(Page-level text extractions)
+++++

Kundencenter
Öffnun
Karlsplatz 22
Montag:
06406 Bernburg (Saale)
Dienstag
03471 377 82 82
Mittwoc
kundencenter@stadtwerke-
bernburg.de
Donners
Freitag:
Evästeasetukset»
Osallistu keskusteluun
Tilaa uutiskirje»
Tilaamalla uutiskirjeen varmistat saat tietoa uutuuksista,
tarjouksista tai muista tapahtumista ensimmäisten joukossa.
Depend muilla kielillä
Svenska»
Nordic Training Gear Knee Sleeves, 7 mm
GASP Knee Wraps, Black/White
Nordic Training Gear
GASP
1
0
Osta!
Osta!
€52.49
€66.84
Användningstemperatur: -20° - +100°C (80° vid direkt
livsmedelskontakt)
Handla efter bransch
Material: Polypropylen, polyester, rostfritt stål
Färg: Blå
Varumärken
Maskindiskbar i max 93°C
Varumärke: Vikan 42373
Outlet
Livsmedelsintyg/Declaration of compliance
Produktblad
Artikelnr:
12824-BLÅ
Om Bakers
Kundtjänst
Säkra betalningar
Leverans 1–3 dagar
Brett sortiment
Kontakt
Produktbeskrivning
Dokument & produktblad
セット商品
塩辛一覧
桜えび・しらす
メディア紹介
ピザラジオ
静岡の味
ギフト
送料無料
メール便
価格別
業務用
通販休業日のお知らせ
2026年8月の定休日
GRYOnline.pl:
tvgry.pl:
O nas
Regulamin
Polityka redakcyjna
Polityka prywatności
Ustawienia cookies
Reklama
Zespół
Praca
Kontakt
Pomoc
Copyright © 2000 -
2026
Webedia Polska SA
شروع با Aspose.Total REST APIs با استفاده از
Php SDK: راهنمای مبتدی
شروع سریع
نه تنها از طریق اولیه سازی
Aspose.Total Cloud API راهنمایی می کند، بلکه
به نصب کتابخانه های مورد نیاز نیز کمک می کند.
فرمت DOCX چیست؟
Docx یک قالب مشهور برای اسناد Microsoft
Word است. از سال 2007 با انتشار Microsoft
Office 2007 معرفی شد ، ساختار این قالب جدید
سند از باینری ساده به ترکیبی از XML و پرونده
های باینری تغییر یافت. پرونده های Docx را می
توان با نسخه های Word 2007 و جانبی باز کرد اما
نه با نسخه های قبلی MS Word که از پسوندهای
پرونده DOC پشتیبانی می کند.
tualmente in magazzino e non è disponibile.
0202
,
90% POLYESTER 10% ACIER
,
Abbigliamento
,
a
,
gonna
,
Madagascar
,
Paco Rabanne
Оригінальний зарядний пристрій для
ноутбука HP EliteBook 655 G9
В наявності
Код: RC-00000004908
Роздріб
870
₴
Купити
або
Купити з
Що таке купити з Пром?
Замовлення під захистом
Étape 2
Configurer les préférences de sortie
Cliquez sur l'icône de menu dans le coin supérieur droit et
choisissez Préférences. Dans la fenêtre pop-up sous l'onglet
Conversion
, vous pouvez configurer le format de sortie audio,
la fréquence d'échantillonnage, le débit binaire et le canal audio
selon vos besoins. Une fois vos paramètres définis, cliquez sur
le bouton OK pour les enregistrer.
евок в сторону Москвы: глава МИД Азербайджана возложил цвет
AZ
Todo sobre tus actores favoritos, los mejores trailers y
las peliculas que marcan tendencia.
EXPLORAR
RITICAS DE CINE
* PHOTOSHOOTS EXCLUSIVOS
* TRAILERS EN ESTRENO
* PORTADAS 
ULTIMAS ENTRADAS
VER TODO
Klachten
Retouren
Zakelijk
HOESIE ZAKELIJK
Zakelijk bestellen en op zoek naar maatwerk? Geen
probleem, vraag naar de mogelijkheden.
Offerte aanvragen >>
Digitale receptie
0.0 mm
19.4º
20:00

+++++

**PROBLEM**
Only a verbatim transcription of the lines from the one containing "евок в сторону" through the last line of the records counts as the answer.

**FINISHED EXERCISE**
евок в сторону Москвы: глава МИД Азербайджана возложил цвет
AZ
Todo sobre tus actores favoritos, los mejores trailers y
las peliculas que marcan tendencia.
EXPLORAR
RITICAS DE CINE
* PHOTOSHOOTS EXCLUSIVOS
* TRAILERS EN ESTRENO
* PORTADAS 
ULTIMAS ENTRADAS
VER TODO
Klachten
Retouren
Zakelijk
HOESIE ZAKELIJK
Zakelijk bestellen en op zoek naar maatwerk? Geen
probleem, vraag naar de mogelijkheden.
Offerte aanvragen >>
Digitale receptie
0.0 mm
19.4º
20:00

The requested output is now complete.